Comments on international investment banks recruiting Chinese

Written by Victor Fan || April 18 2014

As US SEC’s investigation on large investment banks recruiting Chinese governmental officials’ and SOE senior managers’ children is going further than any such probe before, the dark side of foreign companies operating in Chinese markets is gradually being exposed to the public. However, that probably doesn’t come as a surprise for the Chinese public which has known and suffered from the ‘unwritten rules’ for a long time. 

Firstly, let’s talk about the motivations for investment banks to recruit people with connections. Clearly, the traditional investment banking business in China relies on relationships with firms, governments and many local high-net worth individuals. By recruiting staff with special ‘Guanxi’ or connections, it is easier for investment banks to win deals. Sometimes, there are even multiple layers of ‘Guanxi’ from different investment banks. The one with the strongest connection may win the bid eventually. Here, we have to admit that personal relationships are not only important in China, but almost has the same importance in the rest of the world. The difference is that Western countries have stronger supervision on this kind of unfair competition.

Objectively, Chinese elites’ children usually have received better education from the West compared to children born in the poor families. Although they may not have outstanding academic performance, both foreign and local firms are still willing to recruit them for their top notch educational background and a more global outlook. As the Chinese financial industry is advancing towards a higher standard of business, investment banks are willing to recruit staff with knowledge of the global best practices in the industry and to apply the same business models in China.
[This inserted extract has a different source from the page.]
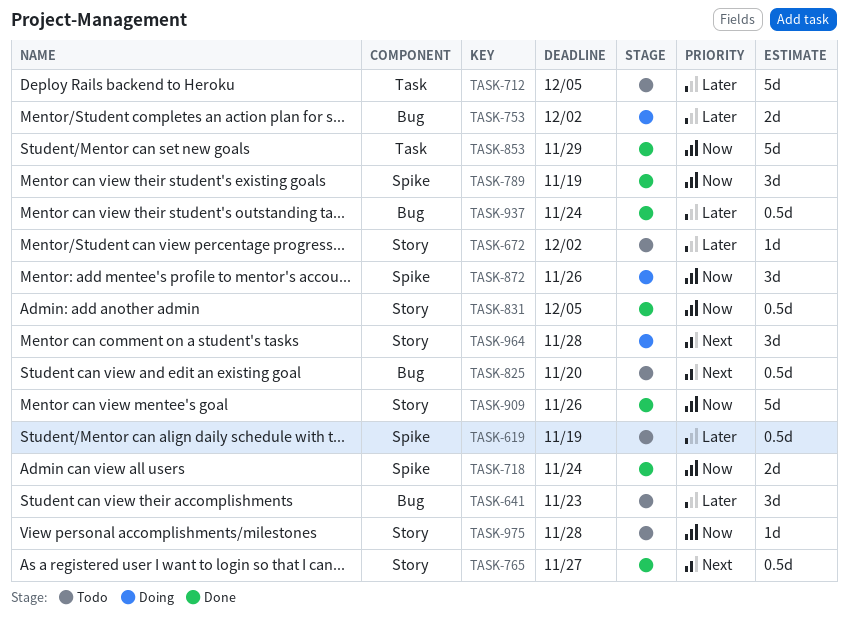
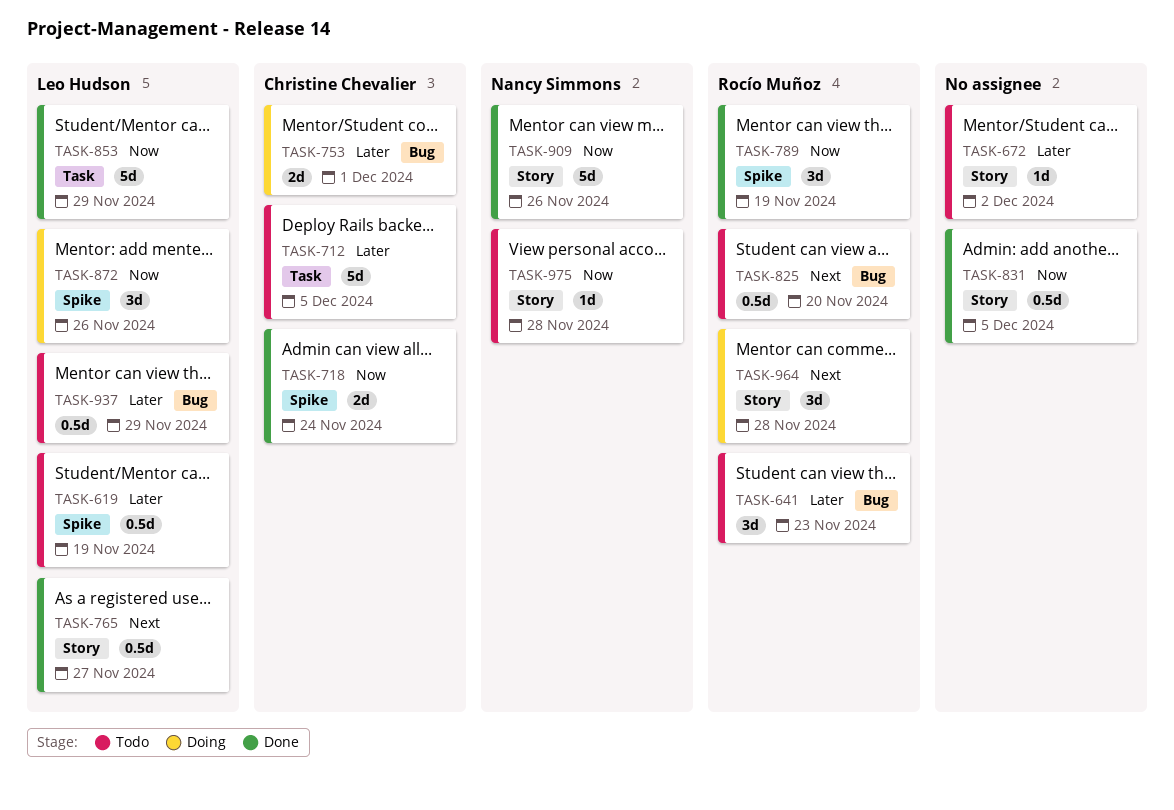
TASK-753, due: Dec 2 -> Dec 1
TASK-937, status: Done -> Todo
TASK-937, due: Nov 24 -> Nov 29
However, the Chinese local environment is actually really the main sources of the problem, not the foreign investment banks. As firms in China have so many scandals, we have to wonder whether the problem really comes from the underlying socioeconomic system. It seems that in many industries in China, especially the monopolistic industries or the ones with higher profits, government corruption could not be easily prevented. Currently, the Chinese government is undergoing a revolution of ‘Cleaning up the corrupted government officials’, which is also a reason why the investment banks’ scandals had been unveiled. We don’t know how long the ‘Cleanup’ will last and how effective it will be, but the good news is that the public eventually will be more aware of the problems and it may not be as easy as in the past for these elites to commit crimes.  

From the national level, the SEC’s investigation is somewhat aiming at Chinese government. By threatening to expose more details of the investment bank case, the US government actually gains ground in the diplomatic war towards Chinese government. In order to stop further investigation the Chinese government may have to compromise, for example by increasing the holding volume of US treasury bills or by making concessions in the economic and trade disputes. While it may be speculative to deduce further on the political side, still we have to point out the possibility of political blackmail because there are so many ‘naked elites’ in China whose families are living in the West. In some sense the families can be thought of as political assets for Western countries.

So what will happen in the future? Optimistic proponents of the current Chinese government claimed that the future could be brighter after the Cleanup process. The economic reform, accompanied with slight political changes, may have positive effects on creating a more transparent system for restricting bribery and corruption. But as corruption is thought to be a global challenge for thousands of years, different countries are exploring different roads to fight against it and currently no government can say that it is absolutely independent and clean.  After all, there are flaws in human nature that never lose their grip on us -- as Gordon Gekko once said, ‘Greed is good’.